» What needs to be done
Which lines below hold the word "give"? Report each one.

━━━━━ Records for the task

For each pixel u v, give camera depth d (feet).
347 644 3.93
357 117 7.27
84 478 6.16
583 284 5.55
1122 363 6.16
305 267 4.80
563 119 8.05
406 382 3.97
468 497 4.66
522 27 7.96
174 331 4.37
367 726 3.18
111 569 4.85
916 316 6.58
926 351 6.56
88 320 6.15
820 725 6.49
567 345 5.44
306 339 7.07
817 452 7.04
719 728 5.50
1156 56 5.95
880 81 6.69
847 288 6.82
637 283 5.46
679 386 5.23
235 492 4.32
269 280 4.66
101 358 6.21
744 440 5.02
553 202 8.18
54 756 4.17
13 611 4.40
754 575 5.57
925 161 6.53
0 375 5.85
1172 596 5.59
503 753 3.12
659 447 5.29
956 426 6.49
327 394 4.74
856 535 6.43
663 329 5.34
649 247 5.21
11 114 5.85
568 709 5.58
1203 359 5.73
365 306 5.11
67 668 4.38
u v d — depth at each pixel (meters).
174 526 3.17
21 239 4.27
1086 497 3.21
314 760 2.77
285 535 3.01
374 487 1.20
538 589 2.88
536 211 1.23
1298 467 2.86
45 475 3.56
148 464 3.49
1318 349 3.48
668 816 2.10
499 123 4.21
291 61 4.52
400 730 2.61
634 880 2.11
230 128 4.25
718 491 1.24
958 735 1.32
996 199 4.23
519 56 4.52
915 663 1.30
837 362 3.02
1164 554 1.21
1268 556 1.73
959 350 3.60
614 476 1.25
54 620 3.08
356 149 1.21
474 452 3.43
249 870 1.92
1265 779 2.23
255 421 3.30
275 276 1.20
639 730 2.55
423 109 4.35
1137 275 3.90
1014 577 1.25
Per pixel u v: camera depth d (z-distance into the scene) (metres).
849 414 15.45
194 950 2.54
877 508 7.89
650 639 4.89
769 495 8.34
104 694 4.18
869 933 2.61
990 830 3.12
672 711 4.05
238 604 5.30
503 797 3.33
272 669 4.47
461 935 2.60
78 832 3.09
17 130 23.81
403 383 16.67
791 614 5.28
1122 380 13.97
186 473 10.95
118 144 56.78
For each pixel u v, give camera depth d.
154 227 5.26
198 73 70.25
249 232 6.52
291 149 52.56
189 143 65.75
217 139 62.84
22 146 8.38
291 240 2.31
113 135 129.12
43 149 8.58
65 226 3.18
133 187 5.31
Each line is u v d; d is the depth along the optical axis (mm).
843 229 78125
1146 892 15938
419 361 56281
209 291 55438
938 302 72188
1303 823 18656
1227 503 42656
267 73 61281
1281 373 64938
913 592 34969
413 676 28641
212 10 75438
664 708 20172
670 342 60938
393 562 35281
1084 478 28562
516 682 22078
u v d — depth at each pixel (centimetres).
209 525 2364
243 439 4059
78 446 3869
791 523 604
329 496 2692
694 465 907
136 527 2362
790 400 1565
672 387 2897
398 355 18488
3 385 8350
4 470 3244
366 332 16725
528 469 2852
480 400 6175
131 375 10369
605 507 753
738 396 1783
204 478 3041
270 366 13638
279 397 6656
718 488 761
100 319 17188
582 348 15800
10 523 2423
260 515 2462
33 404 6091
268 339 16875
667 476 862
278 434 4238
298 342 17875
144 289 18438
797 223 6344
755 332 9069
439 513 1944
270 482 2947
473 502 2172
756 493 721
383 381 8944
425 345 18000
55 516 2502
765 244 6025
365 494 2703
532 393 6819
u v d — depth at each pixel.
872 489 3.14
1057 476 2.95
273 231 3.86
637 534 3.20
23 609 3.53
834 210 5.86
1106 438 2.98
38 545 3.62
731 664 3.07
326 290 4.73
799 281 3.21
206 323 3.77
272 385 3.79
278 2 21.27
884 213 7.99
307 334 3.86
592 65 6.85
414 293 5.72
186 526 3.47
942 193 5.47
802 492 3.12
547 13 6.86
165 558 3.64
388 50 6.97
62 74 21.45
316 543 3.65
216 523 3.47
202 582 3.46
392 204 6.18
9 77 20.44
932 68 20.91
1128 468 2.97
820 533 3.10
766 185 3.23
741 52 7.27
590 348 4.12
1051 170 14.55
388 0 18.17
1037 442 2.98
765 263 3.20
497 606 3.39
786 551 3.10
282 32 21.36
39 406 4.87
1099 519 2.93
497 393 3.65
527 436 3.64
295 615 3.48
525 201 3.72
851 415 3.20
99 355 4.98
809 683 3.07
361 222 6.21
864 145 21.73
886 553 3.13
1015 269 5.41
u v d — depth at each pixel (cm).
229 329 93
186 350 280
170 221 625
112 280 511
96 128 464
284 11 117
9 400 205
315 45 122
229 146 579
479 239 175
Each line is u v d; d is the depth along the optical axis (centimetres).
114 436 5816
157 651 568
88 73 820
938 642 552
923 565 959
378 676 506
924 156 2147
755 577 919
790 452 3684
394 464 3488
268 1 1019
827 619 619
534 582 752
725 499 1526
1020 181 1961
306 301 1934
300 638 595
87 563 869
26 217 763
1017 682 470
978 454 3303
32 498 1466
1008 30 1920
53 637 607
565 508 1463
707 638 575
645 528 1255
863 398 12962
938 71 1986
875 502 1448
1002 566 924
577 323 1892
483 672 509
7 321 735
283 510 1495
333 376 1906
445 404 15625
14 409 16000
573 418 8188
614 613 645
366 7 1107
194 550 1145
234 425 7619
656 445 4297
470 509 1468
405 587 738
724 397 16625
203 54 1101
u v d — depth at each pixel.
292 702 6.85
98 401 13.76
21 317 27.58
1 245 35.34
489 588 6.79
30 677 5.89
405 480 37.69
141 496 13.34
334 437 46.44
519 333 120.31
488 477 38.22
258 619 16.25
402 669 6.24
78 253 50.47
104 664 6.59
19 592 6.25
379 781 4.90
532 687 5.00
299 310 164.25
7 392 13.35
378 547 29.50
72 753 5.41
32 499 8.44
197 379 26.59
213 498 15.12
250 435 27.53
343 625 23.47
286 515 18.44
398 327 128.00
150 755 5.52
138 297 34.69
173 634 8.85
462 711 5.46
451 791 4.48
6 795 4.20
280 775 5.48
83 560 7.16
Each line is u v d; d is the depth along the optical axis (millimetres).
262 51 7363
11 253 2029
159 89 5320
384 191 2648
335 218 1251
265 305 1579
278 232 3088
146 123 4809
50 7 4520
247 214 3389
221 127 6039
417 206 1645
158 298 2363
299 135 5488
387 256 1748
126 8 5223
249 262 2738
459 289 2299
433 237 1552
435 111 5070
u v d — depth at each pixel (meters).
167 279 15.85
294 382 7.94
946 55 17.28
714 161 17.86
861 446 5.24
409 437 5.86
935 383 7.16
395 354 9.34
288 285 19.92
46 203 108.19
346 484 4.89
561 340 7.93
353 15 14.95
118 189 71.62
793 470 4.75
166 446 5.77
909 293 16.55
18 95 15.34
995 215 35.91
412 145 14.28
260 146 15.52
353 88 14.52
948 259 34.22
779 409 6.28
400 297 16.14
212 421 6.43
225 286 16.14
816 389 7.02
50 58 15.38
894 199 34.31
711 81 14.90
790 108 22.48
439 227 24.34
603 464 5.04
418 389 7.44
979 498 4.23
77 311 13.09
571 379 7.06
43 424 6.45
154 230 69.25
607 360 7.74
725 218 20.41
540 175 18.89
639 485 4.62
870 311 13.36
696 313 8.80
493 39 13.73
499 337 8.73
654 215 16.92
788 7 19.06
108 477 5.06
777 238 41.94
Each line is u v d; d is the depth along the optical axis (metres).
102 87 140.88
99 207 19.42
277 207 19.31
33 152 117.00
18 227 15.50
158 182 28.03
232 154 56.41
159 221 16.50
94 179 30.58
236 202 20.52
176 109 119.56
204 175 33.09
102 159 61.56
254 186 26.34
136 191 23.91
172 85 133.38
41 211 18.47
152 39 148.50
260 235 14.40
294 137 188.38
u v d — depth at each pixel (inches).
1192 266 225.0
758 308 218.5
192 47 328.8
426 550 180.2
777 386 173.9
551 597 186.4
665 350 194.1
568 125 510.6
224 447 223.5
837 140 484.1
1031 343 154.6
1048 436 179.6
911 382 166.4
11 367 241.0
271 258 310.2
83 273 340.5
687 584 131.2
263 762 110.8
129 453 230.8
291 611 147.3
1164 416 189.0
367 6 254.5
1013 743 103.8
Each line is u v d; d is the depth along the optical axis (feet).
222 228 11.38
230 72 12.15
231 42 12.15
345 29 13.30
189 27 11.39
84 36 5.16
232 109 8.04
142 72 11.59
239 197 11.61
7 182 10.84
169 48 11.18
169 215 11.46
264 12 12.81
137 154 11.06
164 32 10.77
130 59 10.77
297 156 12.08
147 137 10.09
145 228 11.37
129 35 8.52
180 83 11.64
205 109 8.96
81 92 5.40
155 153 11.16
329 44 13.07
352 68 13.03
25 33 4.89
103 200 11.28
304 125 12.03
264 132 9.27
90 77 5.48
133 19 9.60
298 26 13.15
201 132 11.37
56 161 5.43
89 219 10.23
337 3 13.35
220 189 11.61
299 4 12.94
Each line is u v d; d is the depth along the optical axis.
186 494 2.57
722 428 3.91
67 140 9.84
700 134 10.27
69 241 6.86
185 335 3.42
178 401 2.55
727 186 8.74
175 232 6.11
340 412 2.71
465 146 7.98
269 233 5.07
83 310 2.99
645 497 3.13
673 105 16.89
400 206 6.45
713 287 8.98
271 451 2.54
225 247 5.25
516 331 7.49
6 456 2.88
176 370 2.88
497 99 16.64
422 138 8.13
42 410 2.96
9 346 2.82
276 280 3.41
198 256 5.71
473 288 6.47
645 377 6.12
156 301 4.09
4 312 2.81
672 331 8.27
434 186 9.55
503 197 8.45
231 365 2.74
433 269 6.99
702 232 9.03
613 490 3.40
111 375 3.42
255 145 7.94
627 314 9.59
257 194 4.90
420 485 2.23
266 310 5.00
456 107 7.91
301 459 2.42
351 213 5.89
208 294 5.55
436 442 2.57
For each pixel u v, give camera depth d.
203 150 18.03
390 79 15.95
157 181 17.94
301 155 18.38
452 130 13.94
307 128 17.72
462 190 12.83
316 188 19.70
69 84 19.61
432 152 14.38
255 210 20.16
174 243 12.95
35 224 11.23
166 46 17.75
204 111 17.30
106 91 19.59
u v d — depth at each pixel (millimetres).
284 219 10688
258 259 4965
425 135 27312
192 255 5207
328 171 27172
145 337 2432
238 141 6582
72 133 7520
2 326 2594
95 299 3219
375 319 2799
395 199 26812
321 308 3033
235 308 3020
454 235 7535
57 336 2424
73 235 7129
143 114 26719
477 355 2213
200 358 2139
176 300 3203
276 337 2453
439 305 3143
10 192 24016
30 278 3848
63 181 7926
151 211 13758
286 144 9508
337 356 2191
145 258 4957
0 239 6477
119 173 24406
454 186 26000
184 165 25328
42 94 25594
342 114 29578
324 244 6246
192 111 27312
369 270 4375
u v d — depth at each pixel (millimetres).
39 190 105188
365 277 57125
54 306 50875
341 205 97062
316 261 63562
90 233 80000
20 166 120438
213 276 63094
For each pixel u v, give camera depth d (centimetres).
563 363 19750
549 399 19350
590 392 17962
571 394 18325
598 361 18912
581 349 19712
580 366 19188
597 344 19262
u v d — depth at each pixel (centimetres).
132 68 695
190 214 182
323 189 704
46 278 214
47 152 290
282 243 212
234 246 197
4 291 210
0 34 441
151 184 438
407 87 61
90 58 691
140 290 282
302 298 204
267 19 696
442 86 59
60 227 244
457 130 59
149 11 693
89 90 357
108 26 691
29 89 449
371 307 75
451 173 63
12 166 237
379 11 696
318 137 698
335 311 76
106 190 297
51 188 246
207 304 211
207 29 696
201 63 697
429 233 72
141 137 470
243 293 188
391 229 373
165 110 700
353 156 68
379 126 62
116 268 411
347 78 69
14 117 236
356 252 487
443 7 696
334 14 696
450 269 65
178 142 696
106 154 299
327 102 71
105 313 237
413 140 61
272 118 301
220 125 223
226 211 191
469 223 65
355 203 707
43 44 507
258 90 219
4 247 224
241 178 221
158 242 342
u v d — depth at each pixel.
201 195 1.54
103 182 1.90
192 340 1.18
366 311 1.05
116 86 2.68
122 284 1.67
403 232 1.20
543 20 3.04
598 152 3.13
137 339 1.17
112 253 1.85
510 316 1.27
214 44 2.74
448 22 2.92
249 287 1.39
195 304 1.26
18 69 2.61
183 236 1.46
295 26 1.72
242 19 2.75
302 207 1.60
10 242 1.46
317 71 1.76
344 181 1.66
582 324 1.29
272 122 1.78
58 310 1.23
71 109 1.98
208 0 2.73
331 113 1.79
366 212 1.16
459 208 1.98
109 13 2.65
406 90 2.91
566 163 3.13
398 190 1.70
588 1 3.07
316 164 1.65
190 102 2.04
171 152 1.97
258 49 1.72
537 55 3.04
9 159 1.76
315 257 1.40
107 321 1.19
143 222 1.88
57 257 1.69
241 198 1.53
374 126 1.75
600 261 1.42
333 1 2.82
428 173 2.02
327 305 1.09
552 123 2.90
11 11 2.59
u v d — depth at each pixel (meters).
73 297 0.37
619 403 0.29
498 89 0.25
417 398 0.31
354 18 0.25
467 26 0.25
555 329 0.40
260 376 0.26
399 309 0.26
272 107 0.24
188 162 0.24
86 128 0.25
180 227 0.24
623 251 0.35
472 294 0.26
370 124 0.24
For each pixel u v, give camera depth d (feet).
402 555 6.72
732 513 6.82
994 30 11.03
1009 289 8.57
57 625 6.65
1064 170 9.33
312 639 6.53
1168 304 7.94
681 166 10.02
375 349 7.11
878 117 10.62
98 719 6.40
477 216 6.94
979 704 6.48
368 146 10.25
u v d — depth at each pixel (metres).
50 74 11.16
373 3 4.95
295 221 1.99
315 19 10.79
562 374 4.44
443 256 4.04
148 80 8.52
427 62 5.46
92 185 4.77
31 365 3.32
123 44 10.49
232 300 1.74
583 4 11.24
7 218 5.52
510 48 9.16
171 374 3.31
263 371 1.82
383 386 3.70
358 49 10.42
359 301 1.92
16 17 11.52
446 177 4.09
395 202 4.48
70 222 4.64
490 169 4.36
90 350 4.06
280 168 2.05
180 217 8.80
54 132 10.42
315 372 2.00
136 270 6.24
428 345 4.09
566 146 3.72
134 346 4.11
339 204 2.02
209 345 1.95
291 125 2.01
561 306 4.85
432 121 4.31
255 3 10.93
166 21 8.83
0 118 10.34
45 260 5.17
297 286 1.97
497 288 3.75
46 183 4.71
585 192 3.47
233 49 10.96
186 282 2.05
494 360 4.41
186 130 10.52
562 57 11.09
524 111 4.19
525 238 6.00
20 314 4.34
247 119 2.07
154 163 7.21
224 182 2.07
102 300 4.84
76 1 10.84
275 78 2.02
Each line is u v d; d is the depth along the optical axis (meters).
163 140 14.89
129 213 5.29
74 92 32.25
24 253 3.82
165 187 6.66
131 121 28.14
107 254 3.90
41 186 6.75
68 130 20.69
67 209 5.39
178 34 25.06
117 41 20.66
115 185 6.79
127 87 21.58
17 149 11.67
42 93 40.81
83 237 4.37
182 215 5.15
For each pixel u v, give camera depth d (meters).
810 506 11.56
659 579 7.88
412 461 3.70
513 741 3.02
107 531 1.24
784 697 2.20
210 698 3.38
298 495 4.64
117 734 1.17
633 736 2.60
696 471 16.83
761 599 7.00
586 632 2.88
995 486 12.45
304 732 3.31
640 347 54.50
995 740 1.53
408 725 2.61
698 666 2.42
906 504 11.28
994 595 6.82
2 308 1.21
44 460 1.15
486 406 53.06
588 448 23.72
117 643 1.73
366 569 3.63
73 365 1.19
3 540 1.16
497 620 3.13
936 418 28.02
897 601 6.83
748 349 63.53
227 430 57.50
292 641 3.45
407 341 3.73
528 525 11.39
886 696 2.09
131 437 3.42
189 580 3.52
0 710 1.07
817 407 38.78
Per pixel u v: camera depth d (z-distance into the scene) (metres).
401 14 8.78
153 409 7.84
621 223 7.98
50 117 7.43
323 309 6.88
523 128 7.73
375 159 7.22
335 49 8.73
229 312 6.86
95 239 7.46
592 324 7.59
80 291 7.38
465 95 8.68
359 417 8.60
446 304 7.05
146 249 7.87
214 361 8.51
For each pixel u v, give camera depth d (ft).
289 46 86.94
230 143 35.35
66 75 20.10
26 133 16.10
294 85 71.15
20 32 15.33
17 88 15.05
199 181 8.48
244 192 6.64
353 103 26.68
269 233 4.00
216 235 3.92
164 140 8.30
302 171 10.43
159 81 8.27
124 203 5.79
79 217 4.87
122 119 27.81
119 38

━━━━━━━━━━

» Result of the exercise
For each pixel u v, give camera depth d (feet).
For each pixel u v, give camera depth d.
For each pixel u v, give camera depth d.
For each pixel u v, give camera depth d (centimetres).
For each pixel u v, give camera depth d (feet).
For each pixel u v, give camera depth d (meters).
For each pixel u v, give camera depth d (ft).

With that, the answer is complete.